Which means he must be doing something right.
“We’re not on a sustainable path,” the governor said last week, unveiling a 12-point plan to address the multiple billion-dollar obligations for which taxpayers are on the hook in funding the retirements of state and local public employees.
At a time when Sacramento, cities, and counties all face big deficits and huge debts, the pension issue has emerged as the most visible symbol of the public’s dismay about government spending.

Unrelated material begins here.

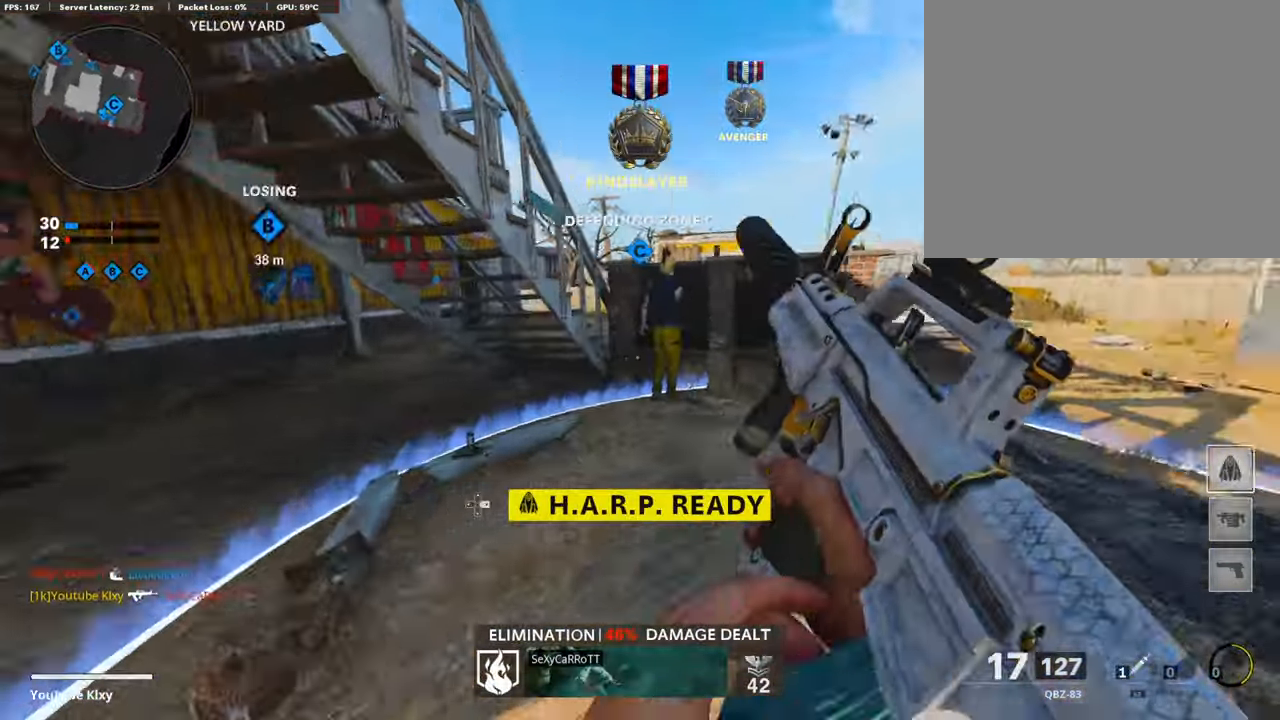
{"buttons": ["L3", "R3"], "left_stick": "up-right", "right_stick": "right", "events": [[84, "right_stick", "center"], [101, "L3", "down"], [354, "right_stick", "right"], [387, "R3", "down"]]}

As a policy matter, paying for pensions, at least in the short term, is a relatively modest problem given the massive scale of the state’s fiscal woes; retirement costs account for just 3 percent of Sacramento’s overall budget, and the average public pension is only about $26,000 a year, despite news stories highlighting a relatively small number of outrageous abuses. As a long-term issue, however, it is far more dire; one study estimates that state and local governments face an unfunded future pension liability of as much as $500 billion in California, and retirement costs for cities, counties, and special districts, which administer thousands of plans linked to the state’s, are proportionately of much greater magnitude.
As a political matter, however, pensions lead the public’s agenda for what they want changed about government. Nearly eight in 10 Californians identified the cost of retirement plans as a problem in a recent Public Policy Institute of California survey; over half said the state should decrease pension plans as a way to balance the budget this year; and seven in 10 favor a cheaper 401(k) plan over the current, far more expensive, defined benefit system.
THE PLAN: In response, the governor proposed major reforms to restructure the system, which he said would save taxpayers more than $10 billion over the next 30 years. Key elements include:
• Raising the retirement age for most new employees to 67; public workers between 50 and 62 currently can retire with full benefits, depending on the type of work they do.
• Splitting contributions to the system 50-50 between workers and government employers; employees typically now pay a smaller share, and some pay nothing.
• Adopting a hybrid system that would require taxpayers to fund a smaller portion of pensions for new employees, with more financed by private-sector–style 401(k) investment programs.
THE POLITICS: Some Republicans praised the governor for a good-faith effort on what is their top priority, but many GOP leaders knocked the proposal as inadequate in addressing immediate fiscal problems and reducing pension cost for current workers. Said state Republican chairman Tom Del Beccaro: “Brown’s plan, while a small step in the right direction, proposes to save only $1 billion a year. California can’t wait 500 years for a solution.”
Far gnarlier for Brown is the opposition of some fellow Democrats, and of public-employee union leaders, the strongest allies of his campaign for governor, who vowed to fight the plan in the Legislature.
“The governor has indicated that labor will not like many of his proposals,” said labor leader Dave Low, referencing comments Brown made before releasing his proposal. “He is right.”
Brown wants pension reform to be approved by voters and wants it placed on next November’s ballot. To do so, he needs a two-thirds vote of the Legislature.
Responding to Democratic and labor critics, he warned that failure to put pension reform on the 2012 ballot would politically backfire. Unions are aiming at least one tax-increase measure at next year’s election, while conservatives are pushing an anti-labor initiative to prevent automatic withdrawal of union dues from paychecks.
Unless voters have an opportunity to fix the pension mess, the governor said, liberals and progressives will face defeat on both of these issues.
“The Legislature is well advised to take this very seriously,” Brown said, “get it all enacted, and get it on the ballot in November, when other things may be on the ballot that they’re quite interested in.”